Después de casi trece años de ardua labor, el sueño de lograr un periodismo ciudadano independiente y libre en la red, resulta por momentos una utopía para países como México, no sólo por el alto costo y la pésima calidad de los servicios de Internet, que se convierten en una traba tanto para el desarrollo de los medios de comunicación independientes, como para el acceso del público usuario de los medios online, sino también por las limitadas, si no es que nulas posibilidades de financiamiento de este tipo de medios, sin que se comprometa su libertad de expresión y el derecho de la sociedad a la información objetiva.

En ese mismo periodo los grandes medios de comunicación tradicionales (prensa escrita, radio y televisión) avasallaron rápidamente, por su poder político y económico, a los proyectos independientes de la red, que en alguna época se contaban por decenas de miles.

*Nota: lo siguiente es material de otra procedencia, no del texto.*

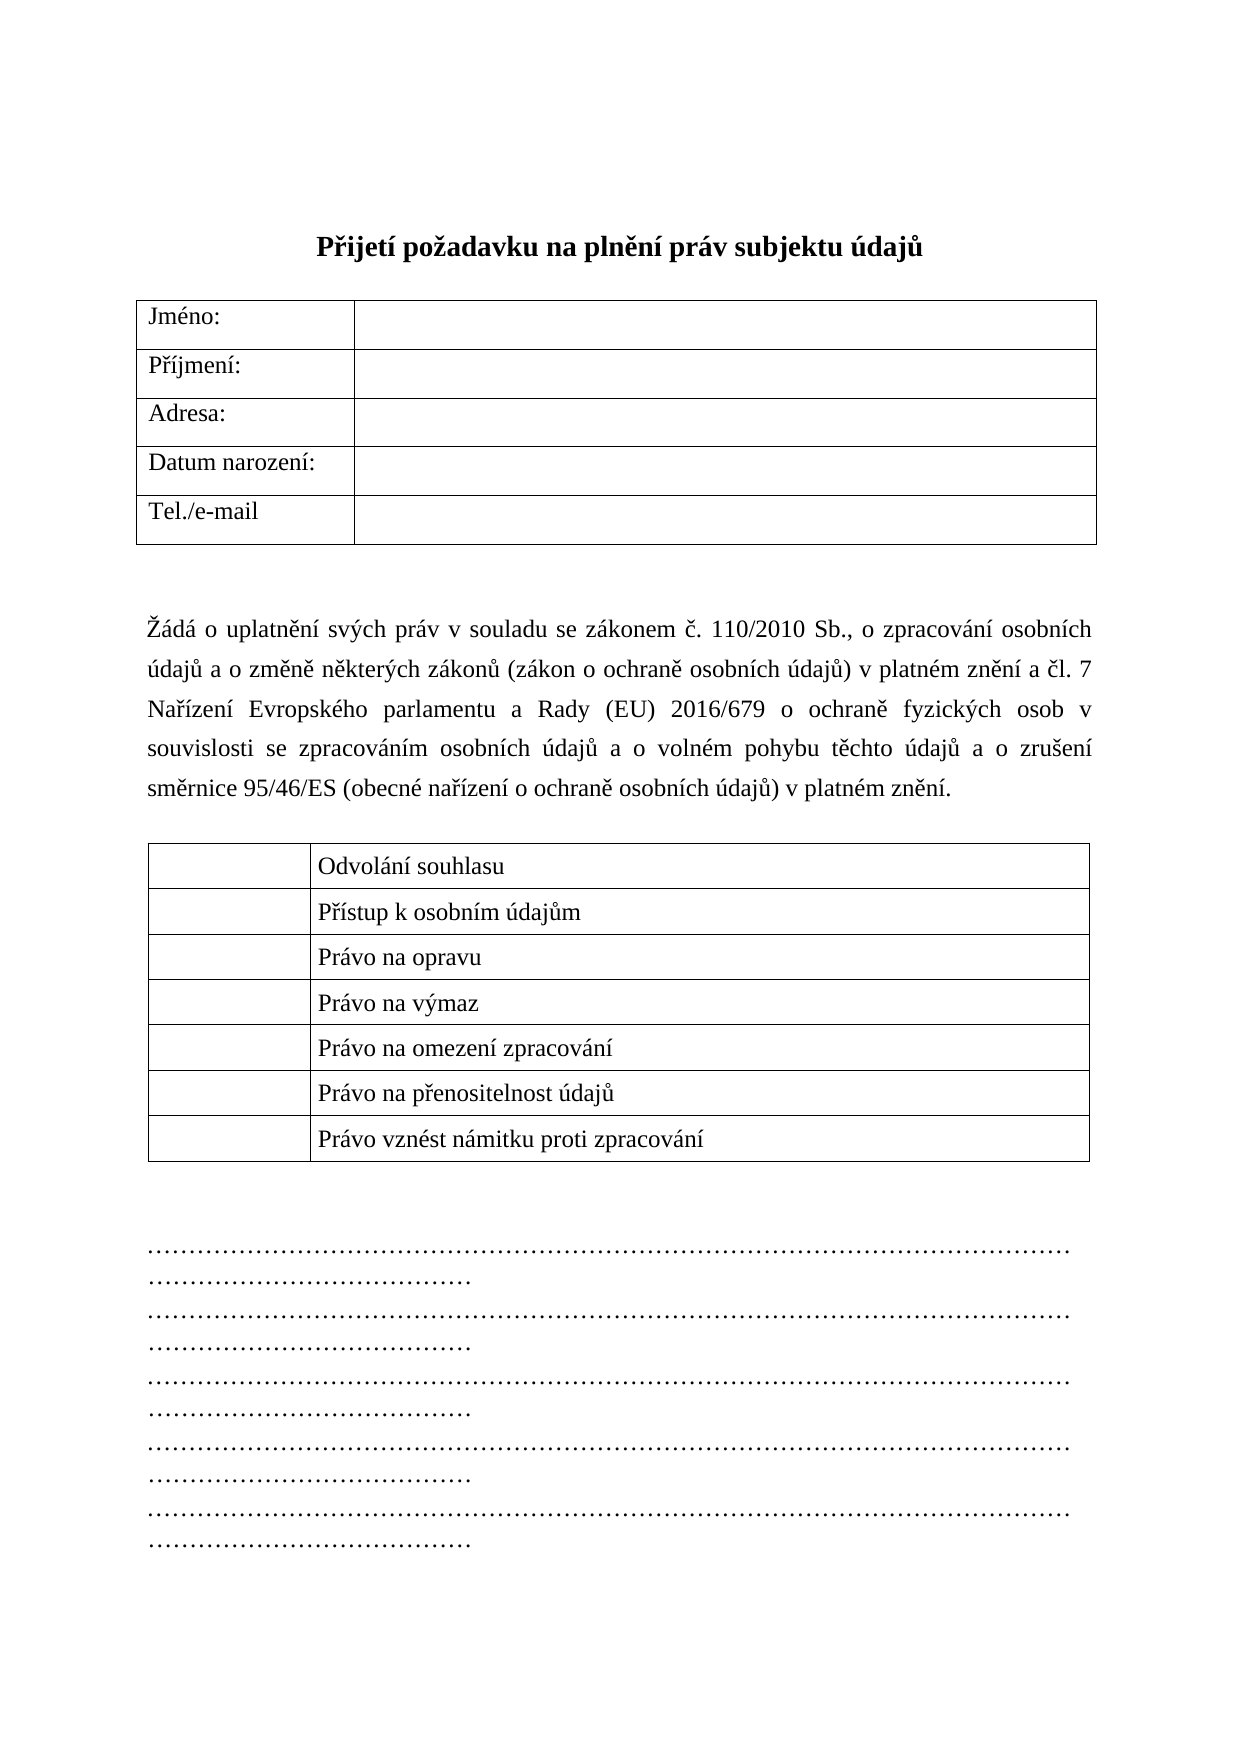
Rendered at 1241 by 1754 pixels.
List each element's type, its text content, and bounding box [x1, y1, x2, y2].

Mientras, la imagen del blogger disidente y solitario que hace sus propias investigaciones o comparte sus opiniones como mero pasatiempo de locos se vuelve una constante forzada por los mismos grandes medios en detrimento del periodismo independiente y profesional de tiempo completo.

No hablaré por el momento de la censura que se ejerce en la Internet a través de las “normas de conducta” de los grandes monopolios de la red de redes a nivel internacional; pero baste mencionar aquí que si bien sigo pensando que el periodismo online es el futuro y convergencia de los medios de comunicación de aquí en adelante, también me queda claro que es urgente innovar algunos esquemas de trabajo periodístico con miras a darle mayor peso, relevancia y credibilidad a los medios online independientes: dejar de jerarquizar la información a partir de lo que publican las agencias de noticias internacionales oficiosas, abandonar los manuales de estilo del periodismo amarillista, característico de la segunda mitad del siglo XX, y explicar al público por qué los acontecimientos trascendentes de un lugar remoto no pueden ser más la nota de color para llenar espacios, sino que se tienen que enfocar en la dimensión de sus repercusiones en la vida cotidiana del ciber-lector/ciber-escucha o ciber-vidente.

Con base en estas ideas me propongo, en este espacio, hacer periódicamente una serie de reflexiones sobre la práctica del periodismo online en español que busca abrirse su propio camino y prestigio para la historia.